Ce n'est pas à l'auteur de l'Esprit des lois, au magistrat expérimenté qui a dû rendre tant d'excellents arrêts, que je puis avoir la prétention d'apprendre ce que c'est que la jurisprudence. Il n'y a pas de texte, si clair qu'il soit, qui ne puisse recevoir les solutions les plus contraires, même en droit civil pur; mais je vous prie de remarquer que nous sommes ici en matière politique. Or, c'est une habitude commune aux législateurs de tous les temps, d'adopter, dans quelques-unes de leurs dispositions, une rédaction assez élastique pour qu'elle puisse, selon les circonstances, servir à régir des cas ou à introduire des exceptions sur lesquels il n'eût pas été prudent de s'expliquer d'une manière plus précise.
Je sais parfaitement que je dois vous donner des exemples, car sans cela ma proposition vous paraîtrait trop vague. L'embarras pour moi est de vous en présenter qui aient un caractère de généralité assez grand pour me dispenser d'entrer dans de longs détails. En voici un que je prends de préférence, parce que tout à l'heure nous avons touché à cette matière.
En parlant de la garantie constitutionnelle, vous disiez que cette loi d'exception devrait être modifiée dans un pays libre.
Eh bien, je suppose que cette loi existe dans l'État que je gouverne, je suppose qu'elle a été modifiée; ainsi j'imagine qu'avant moi il a été promulgué une loi, qui, en matière électorale, permettait de poursuivre les agents du gouvernement sans l'autorisation du conseil d'État.
La question se présente sous mon règne qui, comme vous le savez, a introduit de grands changements dans le droit public. On veut poursuivre un fonctionnaire devant les tribunaux à l'occasion d'un fait électoral; le magistrat du ministère public se lève et dit: La faveur dont on veut se prévaloir n'existe plus aujourd'hui; elle n'est plus compatible avec les institutions actuelles. L'ancienne loi qui dispensait de l'autorisation du conseil d'État, en pareil cas, a été implicitement abrogée. Les tribunaux répondent oui ou non, en fin de compte le débat est porté devant la cour de cassation et cette haute juridiction fixe ainsi le droit public sur ce point: l'ancienne loi est abrogée implicitement; l'autorisation du conseil d'État est nécessaire pour poursuivre les fonctionnaires publics, même en matière électorale.

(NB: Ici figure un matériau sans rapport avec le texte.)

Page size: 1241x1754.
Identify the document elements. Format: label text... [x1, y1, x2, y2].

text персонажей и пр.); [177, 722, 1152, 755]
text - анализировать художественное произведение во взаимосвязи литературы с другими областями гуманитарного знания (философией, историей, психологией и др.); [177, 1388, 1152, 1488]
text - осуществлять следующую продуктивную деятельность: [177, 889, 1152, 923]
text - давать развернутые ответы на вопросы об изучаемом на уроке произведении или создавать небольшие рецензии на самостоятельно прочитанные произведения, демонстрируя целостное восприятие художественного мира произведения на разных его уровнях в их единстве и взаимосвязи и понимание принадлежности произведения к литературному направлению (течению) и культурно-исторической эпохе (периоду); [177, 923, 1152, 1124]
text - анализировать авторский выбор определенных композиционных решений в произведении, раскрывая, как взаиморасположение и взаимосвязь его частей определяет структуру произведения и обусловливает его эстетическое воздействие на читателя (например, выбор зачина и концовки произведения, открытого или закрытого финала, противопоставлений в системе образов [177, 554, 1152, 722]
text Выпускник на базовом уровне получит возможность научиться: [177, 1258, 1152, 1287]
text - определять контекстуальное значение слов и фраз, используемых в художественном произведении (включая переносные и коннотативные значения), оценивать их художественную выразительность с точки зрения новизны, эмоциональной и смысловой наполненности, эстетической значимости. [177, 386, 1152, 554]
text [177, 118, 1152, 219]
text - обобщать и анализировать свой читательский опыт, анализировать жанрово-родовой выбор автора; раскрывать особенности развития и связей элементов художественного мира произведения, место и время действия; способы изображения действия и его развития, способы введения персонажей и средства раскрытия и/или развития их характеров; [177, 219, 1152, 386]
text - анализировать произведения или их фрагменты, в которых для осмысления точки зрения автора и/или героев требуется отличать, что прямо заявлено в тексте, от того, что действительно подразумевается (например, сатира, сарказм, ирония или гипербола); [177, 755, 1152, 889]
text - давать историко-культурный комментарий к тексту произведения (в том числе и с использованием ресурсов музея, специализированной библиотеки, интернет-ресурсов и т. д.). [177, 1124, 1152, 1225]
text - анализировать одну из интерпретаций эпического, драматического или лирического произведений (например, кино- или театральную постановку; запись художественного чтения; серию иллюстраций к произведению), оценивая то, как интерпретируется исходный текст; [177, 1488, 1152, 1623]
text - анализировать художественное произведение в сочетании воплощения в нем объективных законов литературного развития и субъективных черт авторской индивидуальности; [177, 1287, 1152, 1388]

Voici un autre exemple, il a quelque chose de plus spécial, il est emprunté à la police de la presse: On m'a dit qu'il y avait en France une loi qui obligeait, sous une sanction pénale, tous les gens faisant métier de distribuer et de colporter des écrits à se munir d'une autorisation délivrée par le fonctionnaire public qui est préposé, dans chaque province, à l'administration générale. La loi a voulu réglementer le colportage et l'astreindre à une étroite surveillance; tel est le but essentiel de cette loi; mais le texte de la disposition porte, je suppose: «Tous distributeurs ou colporteurs devront être munis d'une autorisation, etc.»
Eh bien, la cour de cassation, si la question lui est proposée, pourra dire: Ce n'est pas seulement le fait professionnel que la loi dont il s'agit a eu en vue. C'est tout fait quelconque de distribution ou de colportage. En conséquence, l'auteur même d'un écrit ou d'un ouvrage qui en remet un ou plusieurs exemplaires, fût-ce à titre d'hommage, sans autorisation préalable, fait acte de distribution et de colportage; par suite il tombe sous le coup de la disposition pénale.
Vous voyez de suite ce qui résulte d'une semblable interprétation; au lieu d'une simple loi de police, vous avez une loi restrictive du droit de publier sa pensée par la voie de la presse.
MONTESQUIEU.
Il ne vous manquait plus que d'être juriste.